We ate one of the bries from my most recently ripened batch this weekend. Looks-wise, I felt it held it's own amongst the professionals.
I wish I could say it matched up on taste. But it didn't. It just didn't have that BRIE taste. It was rather bland, and faintly bitter. Shame really, because it had a lovely ooze to it.
Perhaps placing it in the company of some extremely delicious professional jobs was a bit pretentious, and I deserved a fall. But it all got eaten...
Unfortunately, one of it's siblings developed the yellowy fluorescent rind that I have posted about elsewhere. I have been digging around and found a thread on this forum which suggested it is pseudomonas fluorescens.
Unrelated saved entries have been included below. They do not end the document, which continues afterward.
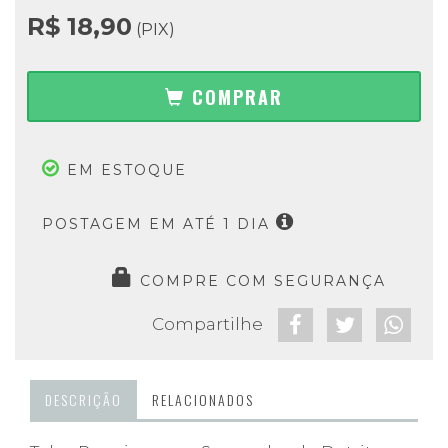
R$ 18,90
(PIX)
COMPRAR
EM ESTOQUE
POSTAGEM EM ATÉ 1 DIA
COMPRE COM SEGURANÇA
Compartilhe
DESCRIÇÃO
RELACIONADOS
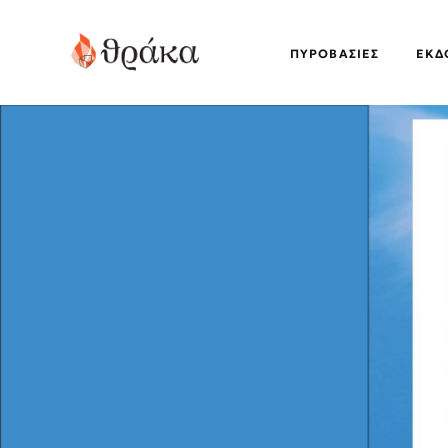
ΠΥΡΟΒΑΣΊΕΣ
EΚΔ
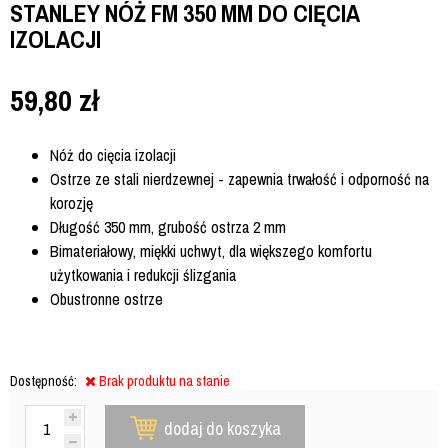
STANLEY NÓŻ FM 350 MM DO CIĘCIA
IZOLACJI
59,80
zł
Nóż do cięcia izolacji
Ostrze ze stali nierdzewnej - zapewnia trwałość i odporność na
korozję
Długość 350 mm, grubość ostrza 2 mm
Bimateriałowy, miękki uchwyt, dla większego komfortu
użytkowania i redukcji ślizgania
Obustronne ostrze
Dostępność:
Brak produktu na stanie
dodaj do koszyka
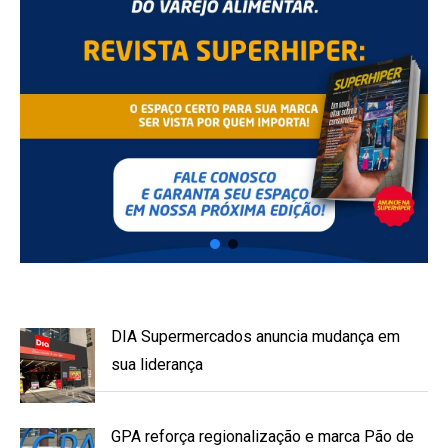
DIA Supermercados anuncia mudança em
sua liderança
GPA reforça regionalização e marca Pão de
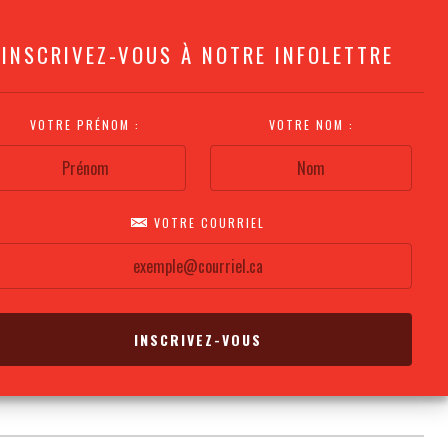
INSCRIVEZ-VOUS À NOTRE INFOLETTRE
VOTRE PRÉNOM :
VOTRE NOM :
VOTRE COURRIEL
COMMENT
PLAN DE LA
CALENDRIER DES
S'Y RENDRE?
SALLE
REPRÉSENTATIONS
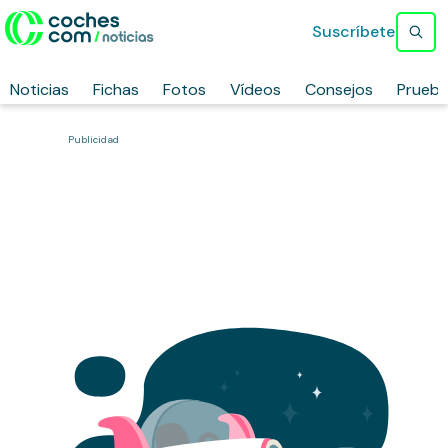
Suscríbete
Noticias
Fichas
Fotos
Vídeos
Consejos
Prueb
Publicidad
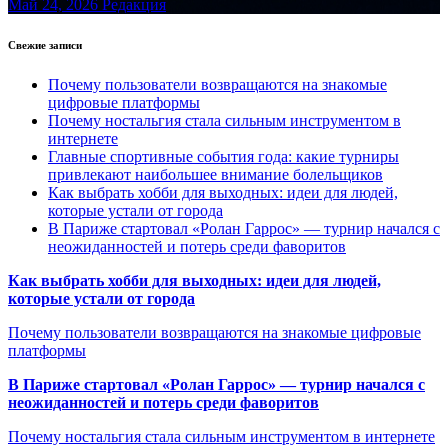
Май 24, 2026
Редакция
Свежие записи
Почему пользователи возвращаются на знакомые
цифровые платформы
Почему ностальгия стала сильным инструментом в
интернете
Главные спортивные события года: какие турниры
привлекают наибольшее внимание болельщиков
Как выбрать хобби для выходных: идеи для людей,
которые устали от города
В Париже стартовал «Ролан Гаррос» — турнир начался с
неожиданностей и потерь среди фаворитов
Как выбрать хобби для выходных: идеи для людей,
которые устали от города
Почему пользователи возвращаются на знакомые цифровые
платформы
В Париже стартовал «Ролан Гаррос» — турнир начался с
неожиданностей и потерь среди фаворитов
Почему ностальгия стала сильным инструментом в интернете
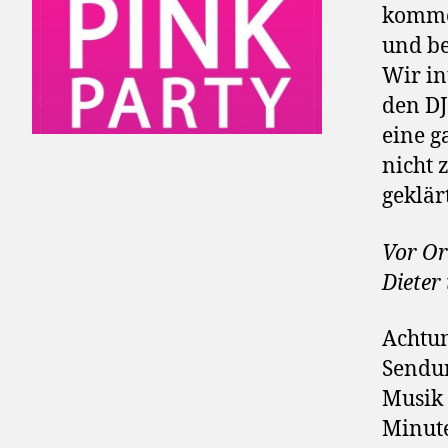
kommen
und be
Wir in
den DJ
eine g
nicht 
geklär
Vor Or
Dieter
Achtun
Sendun
Musik 
Minute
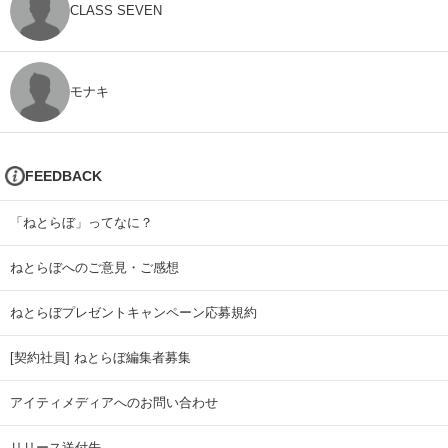
CLASS SEVEN
モナキ
FEEDBACK
「ねとらぼ」ってなに？
ねとらぼへのご意見・ご感想
ねとらぼプレゼントキャンペーン応募規約
[契約社員] ねとらぼ編集者募集
アイティメディアへのお問い合わせ
リリース送付先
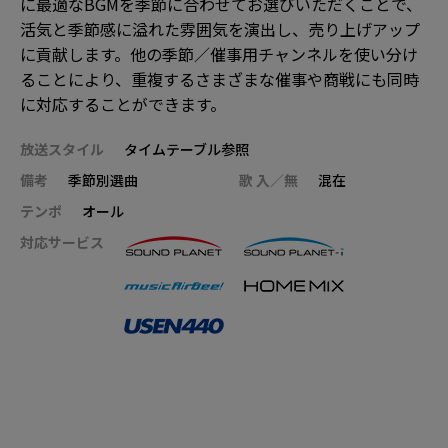
に最適なBGMを季節に合わせてお選びいただくことで、
活気と季節感に溢れた雰囲気を演出し、売り上げアップ
に貢献します。他の季節／催事用チャンネルを使い分け
ることにより、重複するさまざまな催事や商戦にも同時
に対応することができます。
放送スタイル
タイムテーブル参照
備考
季節別選曲
歌 入／無
混在
テンポ
オール
対応サービス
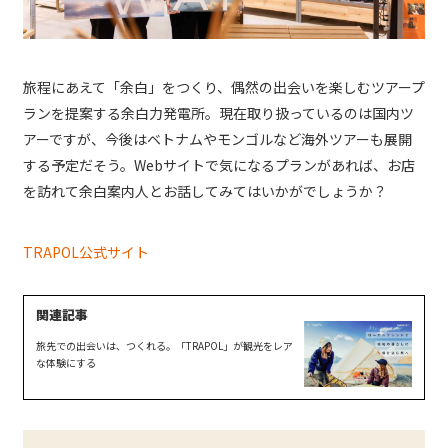
旅程にあえて「余白」をつくり、偶然の出会いを楽しむツアープ
ランを提案する余白力発電所。現在取り扱っているのは国内ツ
アーですが、今後はベトナムやモンゴルなど海外ツアーも展開
する予定だそう。Webサイトで気になるプランがあれば、お店
を訪れて余白案内人とお話してみてはいかがでしょうか？
TRAPOL公式サイト
旅先での出会いは、つくれる。「TRAPOL」が観光をレア
な体験にする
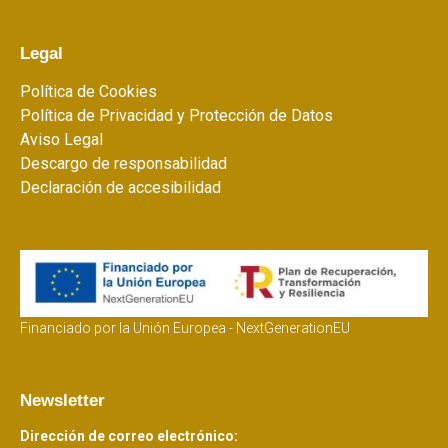
Legal
Política de Cookies
Política de Privacidad y Protección de Datos
Aviso Legal
Descargo de responsabilidad
Declaración de accesibilidad
Financiado por la Unión Europea - NextGenerationEU
Newsletter
Dirección de correo electrónico:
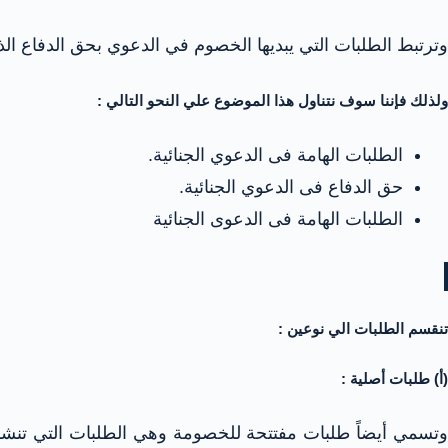
وترتبط الطلبات التي يبديها الخصوم في الدعوي بحق الدفاع ا
ولذلك فإننا سوف نتناول هذا الموضوع علي النحو التالي :
الطلبات الهامة فى الدعوي الجنائية.
حق الدفاع فى الدعوي الجنائية.
الطلبات الهامة فى الدعوى الجنائية
تنقسم الطلبات الي نوعين :
(أ) طلبات أصلية :
وتسمي أيضاً طلبات مفتتحة للخصومة وهي الطلبات التي تنش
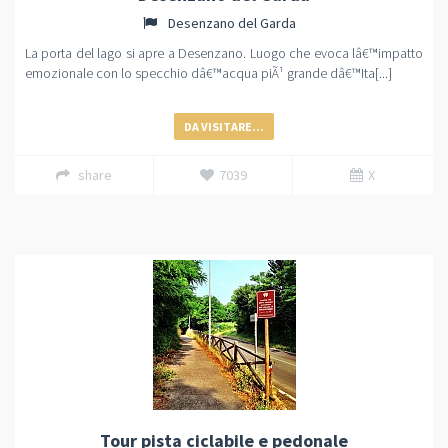
Desenzano del Garda
La porta del lago si apre a Desenzano. Luogo che evoca lâ€™impatto
emozionale con lo specchio dâ€™acqua piÃ¹ grande dâ€™Ita[...]
DA VISITARE...
share
7039
X
Tour pista ciclabile e pedonale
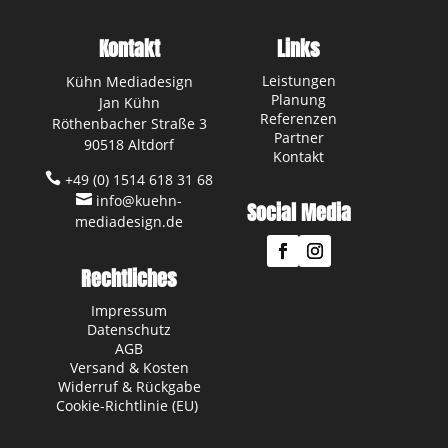
Kontakt
Links
Leistungen
Kühn Mediadesign
Planung
Jan Kühn
Referenzen
Röthenbacher Straße 3
Partner
90518 Altdorf
Kontakt

+49 (0) 1514 618 31 68

info@kuehn-
Social Media
mediadesign.de
Rechtliches
Impressum
Datenschutz
AGB
Versand & Kosten
Widerruf & Rückgabe
Cookie-Richtlinie (EU)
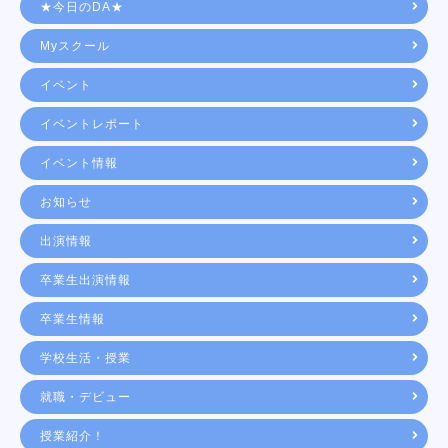
★今日のDA★
Myスクール
イベント
イベントレポート
イベント情報
お知らせ
出演情報
卒業生出演情報
卒業生情報
学校生活・授業
就職・デビュー
授業紹介！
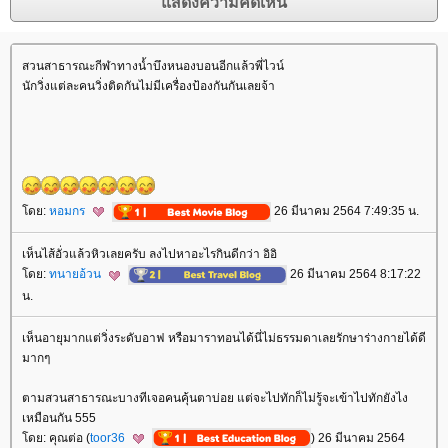
สวนสาธารณะกีฬาทางน้ำบึงหนองบอนอีกแล้วพี่ไวน์
นักวิ่งแต่ละคนวิ่งติดกันไม่มีเครื่องป้องกันกันเลยจ้า
ดย:
หอมกร
26 มีนาคม 2564 7:49:35 น.
เห็นไส้อั่วแล้วหิวเลยครับ ลงไปหาอะไรกินดีกว่า อิอิ
ดย:
ทนายอ้วน
26 มีนาคม 2564 8:17:22
น.
เห็นอายุมากแต่วิ่งระดับอาฟ หรือมาราทอนได้นี่ไม่ธรรมดาเลยรักษาร่างกายได้ดี
มากๆ
ตามสวนสาธารณะบางทีเจอคนคุ้นตาบ่อย แต่จะไปทักก็ไม่รู้จะเข้าไปทักยังไง
เหมือนกัน 555
ดย: คุณต่อ (
toor36
) 26 มีนาคม 2564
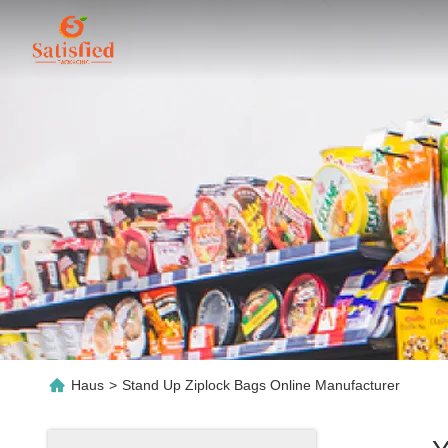
Haus
>
Stand Up Ziplock Bags Online Manufacturer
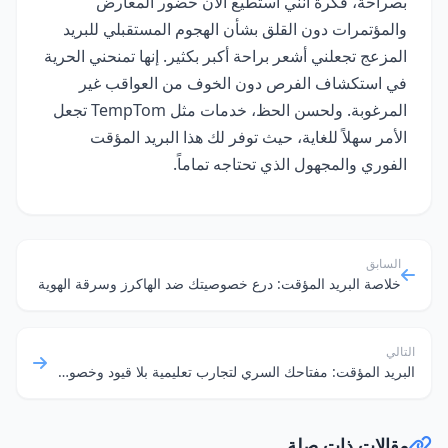
بصراحة، فكرة أنني أستطيع الآن حضور المعارض
والمؤتمرات دون القلق بشأن الهجوم المستقبلي للبريد
المزعج تجعلني أشعر براحة أكبر بكثير. إنها تمنحني الحرية
في استكشاف الفرص دون الخوف من العواقب غير
المرغوبة. ولحسن الحظ، خدمات مثل TempTom تجعل
الأمر سهلاً للغاية، حيث توفر لك هذا البريد المؤقت
الفوري والمجهول الذي تحتاجه تماماً.
السابق
خلاصة البريد المؤقت: درع خصوصيتك ضد الهاكرز وسرقة الهوية
التالي
البريد المؤقت: مفتاحك السري لتجارب تعليمية بلا قيود وخصوصية رقمية قوية
مقالات ذات صلة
It certainly fluoresces as you can see.
This cheese was in a different container to the ones which didn't develop it, which had been used for other foods previously, and though I thought it had been properly washed and sterilised that could be the relevant factor. The other difference being that the container for the 'good' cheeses had a proper built-in draining shelf, rather than the thin mesh used in the 'bad' container. The other possible factor could be the size I suppose - perhaps being a bigger mould meant it didn't drain as well initially? I've invested in a
batch of the shelf containers, and will use them only for cheese.
This was the last of the batches I made with thermophilic culture, and no geo. I've since invested in both (sold a kidney) so hoping the next batches have more flavour.